2. Example 2: Counts of viruses in different timepoints
The second dataset is a 2-year record of counts for different respiratory viruses in a given region. Counts of different viruses are collected quarterly from 2019 to 2020. It has three columns:
-
Virus
: types of respiratory viruses [5 viruses: Rhinovirus, Seasonal Coronavirus, Adenovirus, Human Metapneumovirus, Parainfluenza] (string);
-
Time
: calendar times in the format Year-Month [6 timepoints: 2019-3, 2019-6, 2019-9, 2019-12, 2020-3, 2020-6, 2020-9, 2020-12] (string);
-
Count
: the number of viruses (numerical).
Differed from the example one which has stratum inside a bar for each timepoint, this example will only have alluvium and flow.
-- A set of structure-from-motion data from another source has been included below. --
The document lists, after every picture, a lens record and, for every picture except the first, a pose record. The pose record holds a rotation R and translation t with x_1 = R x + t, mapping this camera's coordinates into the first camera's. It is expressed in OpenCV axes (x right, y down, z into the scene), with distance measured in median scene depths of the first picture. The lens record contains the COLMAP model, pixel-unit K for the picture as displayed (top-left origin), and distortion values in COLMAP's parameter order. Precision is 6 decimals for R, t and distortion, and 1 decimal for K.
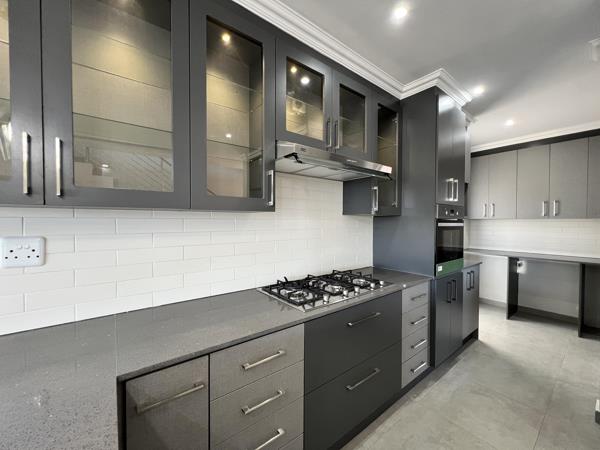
lens RADIAL K [[247.8, 0, 299.3], [0, 247.8, 224.8], [0, 0, 1]] dist [0.001854, 0.000523]
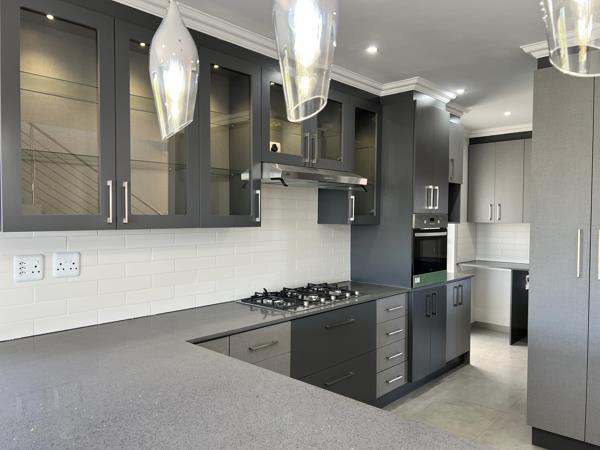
lens RADIAL K [[451.7, 0, 294.1], [0, 451.7, 225.1], [0, 0, 1]] dist [0.082172, -0.010532]
pose [[0.989583, -0.000482, 0.143965, -0.163014], [-0.000489, 0.999977, 0.006709, -0.050128], [-0.143965, -0.006710, 0.989560, -0.686285]]
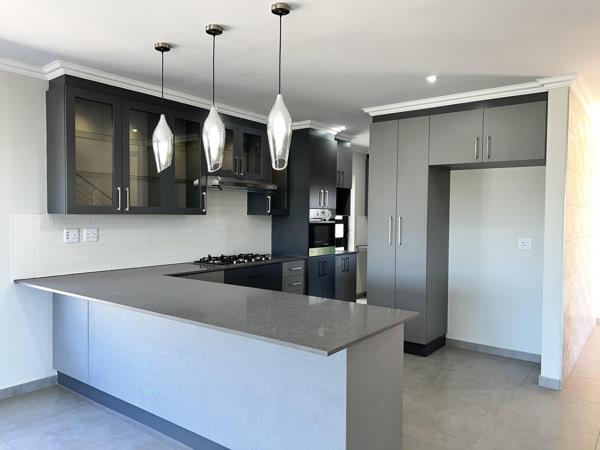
lens RADIAL K [[451.7, 0, 298.0], [0, 451.7, 223.5], [0, 0, 1]] dist [0.082172, -0.010532]
pose [[0.970082, 0.000034, 0.242777, -0.169056], [-0.001373, 0.999985, 0.005348, -0.006119], [-0.242773, -0.005521, 0.970067, -1.596356]]
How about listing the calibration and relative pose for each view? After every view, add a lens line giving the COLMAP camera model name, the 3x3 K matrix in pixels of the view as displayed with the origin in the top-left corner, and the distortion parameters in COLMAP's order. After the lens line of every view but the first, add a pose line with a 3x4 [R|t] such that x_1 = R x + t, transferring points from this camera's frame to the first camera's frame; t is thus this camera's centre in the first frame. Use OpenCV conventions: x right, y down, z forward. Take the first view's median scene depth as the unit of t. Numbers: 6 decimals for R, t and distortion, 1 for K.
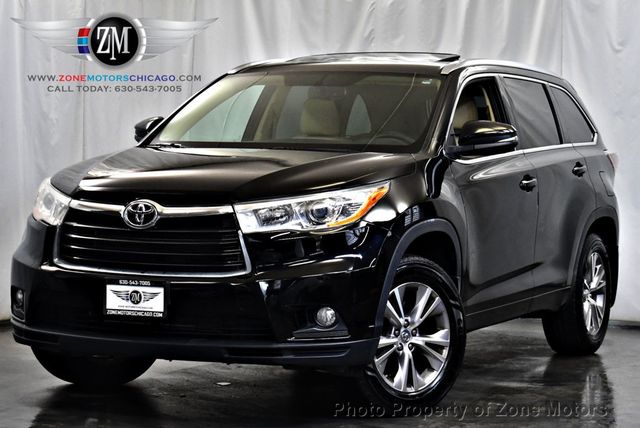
lens RADIAL K [[1781.4, 0, 320.0], [0, 1781.4, 214.0], [0, 0, 1]] dist [-0.036744, -0.179485]
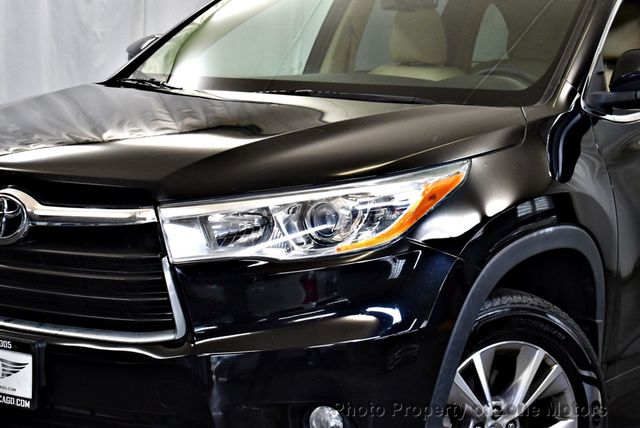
lens RADIAL K [[1586.7, 0, 320.0], [0, 1586.7, 214.0], [0, 0, 1]] dist [0.085509, 0.615198]
pose [[0.990544, 0.028558, -0.134187, 0.059555], [-0.020133, 0.997764, 0.063734, -0.032424], [0.135707, -0.060429, 0.988904, 0.504147]]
Therefore, we will use new functions.
geom_alluvium()
: this function is used to combine lodes from geom_flow()
and strata from geom_stratum()
and output them together as ribbon curves.
- Since we want to show longitudinal changes of viral counts, we need to pass
aes(fill = Virus, colour = Virus)
where fill
and colour
will be specific to each viruses.
alpha = 0.7
is used to control the transparency of colors and decreasing = FALSE
means that a virus with more counts will be always placed at the top position regarding a given timepoint.
scale_fill_brewer()
: this is the same as scale_color_brewer()
Meanwhile, we will pass aes(x = Time, y = Count, alluvium = Virus)
into ggplot()
so we set Time
in X-axis and Count
in Y-axis and the alluvium
will be Virus
. Let us put all together to see what we can get!
# Set the Time as a factor
Dt2$Time <- factor(Dt2$Time, levels = c(paste0(2019, '-', c(3,6,9,12)), paste0(2020, '-', c(3,6,9,12))))
# Version 2.0
ggplot(data = Dt2,
aes(x = Time,
y = Count,
alluvium = Virus)) +
geom_alluvium(aes(fill = Virus, colour = Virus),
alpha = 0.7, decreasing = FALSE) +
scale_fill_brewer(type = "qual", palette = "Set3") +
scale_color_brewer(type = "qual", palette = "Set3") +
theme_bw() +
theme(panel.border = element_blank(),
panel.background = element_blank(),
panel.grid.major = element_blank(),
panel.grid.minor = element_blank(),
axis.line.x = element_line(),
axis.line.y = element_line(),
axis.text.x = element_text(colour = "black", size = 11, family = "Times", angle = -45),
axis.text.y = element_text(colour = "black", size = 11, family = "Times"),
axis.ticks.x = element_line(),
axis.ticks.y = element_line(),
axis.title.x = element_text(colour = "black", face = "bold", size = 11, family = "Times", vjust = -2),
axis.title.y = element_text(colour = "black", face = "bold",size = 11, family = "Times"),
legend.text = element_text(size = 11, color = 'black', family = "Times"),
legend.title = element_text(size = 13, face = "bold", color = 'black', family = "Times"),
plot.title = element_text(face = "bold", family = "Times"))
We eventually get a alluvium plot with colorful ribbons!